Dataset records Block Start
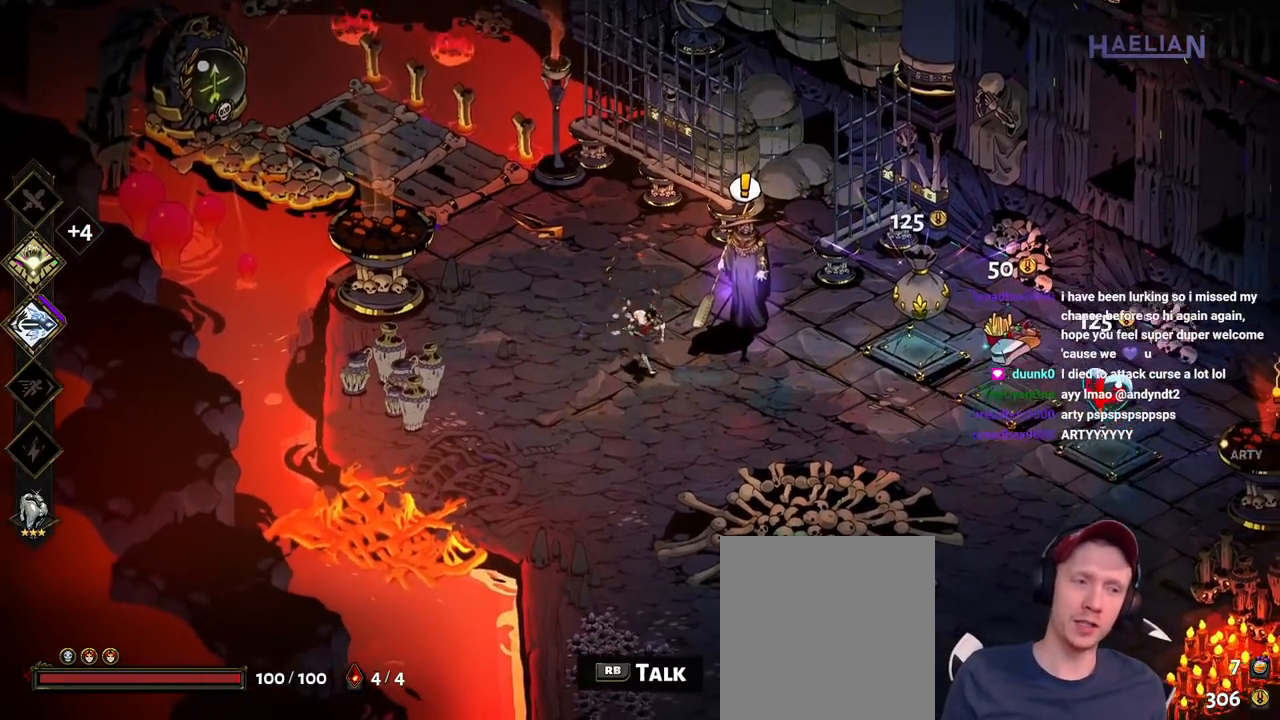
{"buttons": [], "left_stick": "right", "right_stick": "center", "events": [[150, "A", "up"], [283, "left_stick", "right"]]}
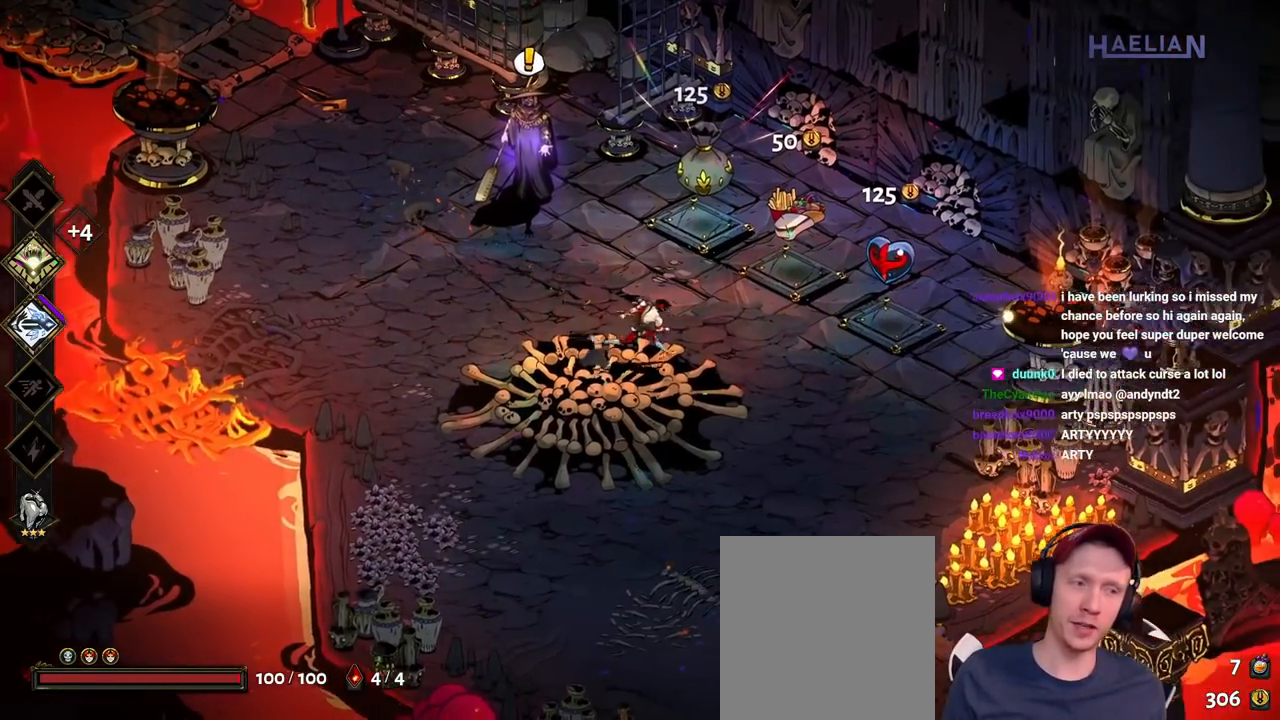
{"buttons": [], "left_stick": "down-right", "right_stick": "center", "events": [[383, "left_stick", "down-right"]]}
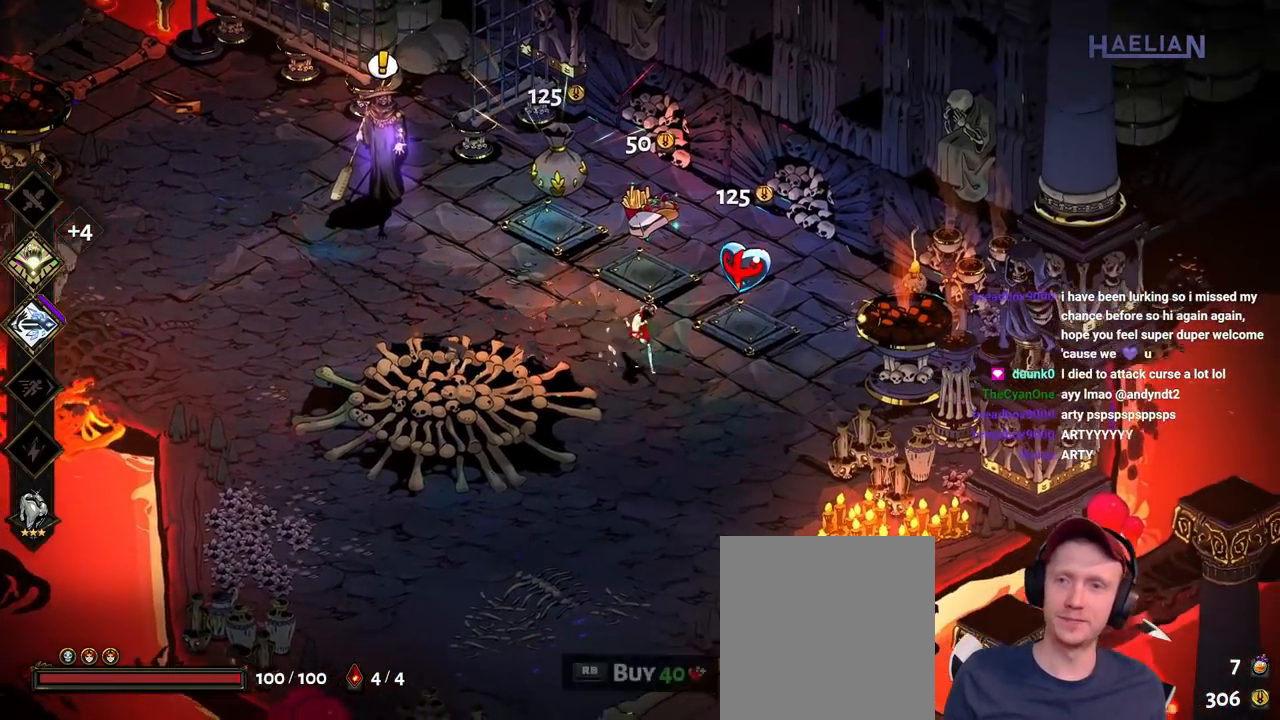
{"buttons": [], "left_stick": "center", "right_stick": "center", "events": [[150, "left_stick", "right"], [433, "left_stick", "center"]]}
Dataset records Block End
Dataset records Block Start
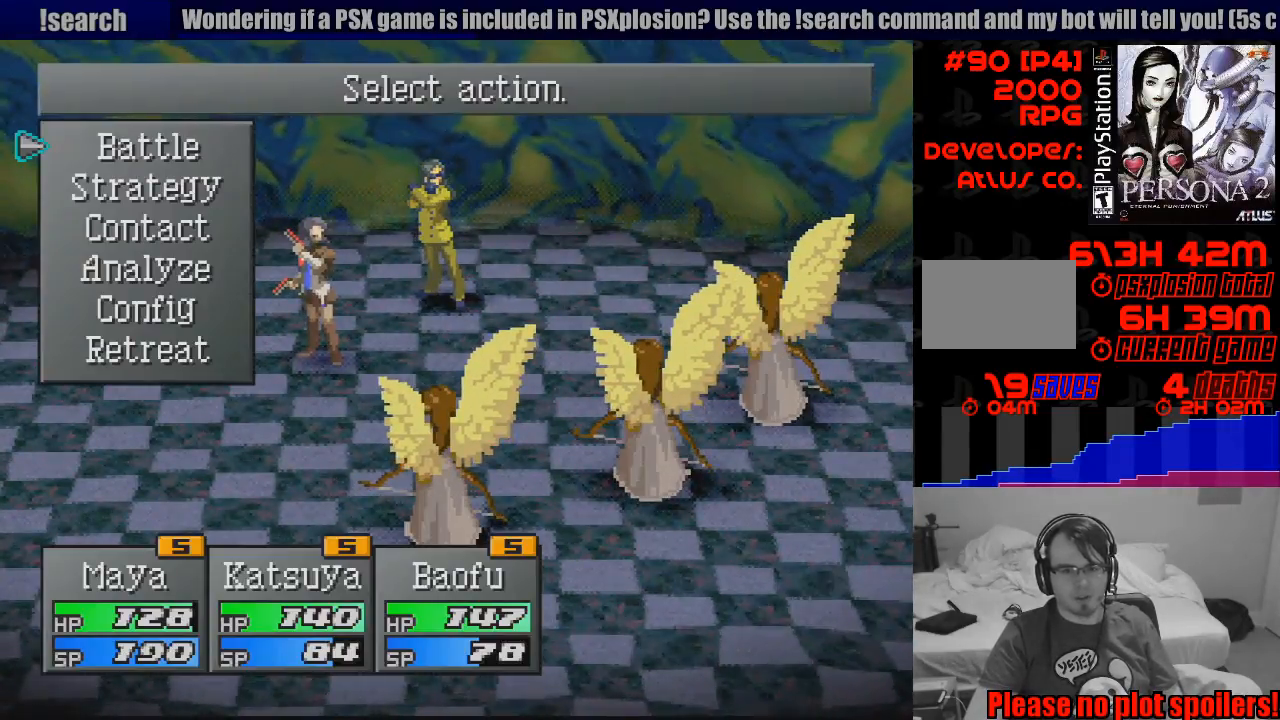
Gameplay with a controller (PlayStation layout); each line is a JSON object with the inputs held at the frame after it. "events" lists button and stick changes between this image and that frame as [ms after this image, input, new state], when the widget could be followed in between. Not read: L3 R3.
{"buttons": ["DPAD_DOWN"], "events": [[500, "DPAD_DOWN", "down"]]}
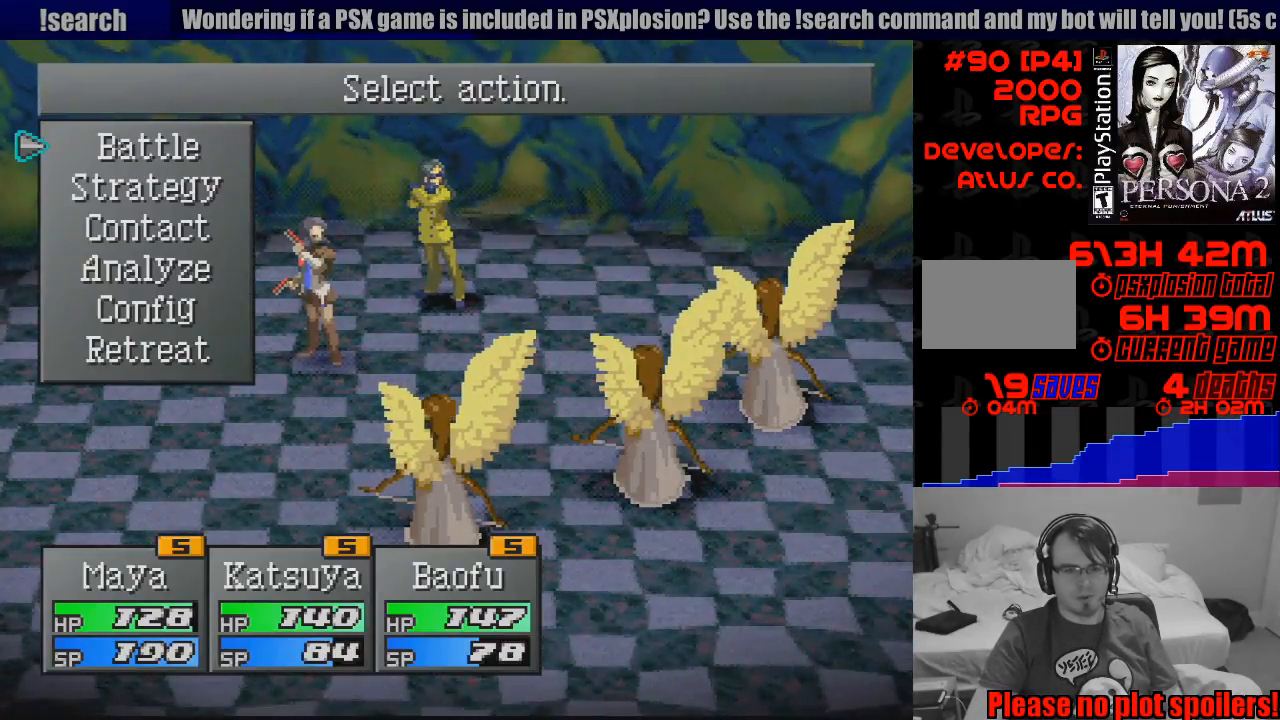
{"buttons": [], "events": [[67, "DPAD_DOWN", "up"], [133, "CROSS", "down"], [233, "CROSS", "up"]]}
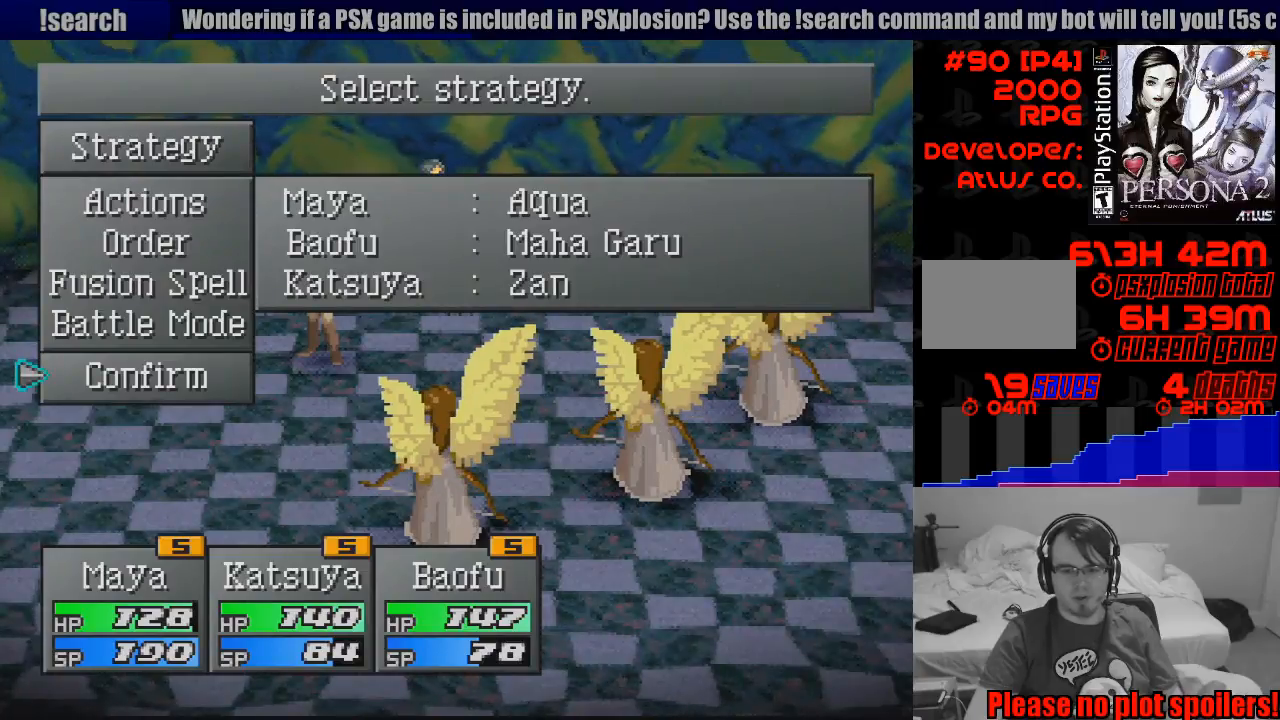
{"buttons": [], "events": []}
Dataset records Block End
Sift through the material above and copy the lines that contain the word "down".

{"buttons": [], "left_stick": "down-right", "right_stick": "center", "events": [[383, "left_stick", "down-right"]]}
{"buttons": ["DPAD_DOWN"], "events": [[500, "DPAD_DOWN", "down"]]}
{"buttons": [], "events": [[67, "DPAD_DOWN", "up"], [133, "CROSS", "down"], [233, "CROSS", "up"]]}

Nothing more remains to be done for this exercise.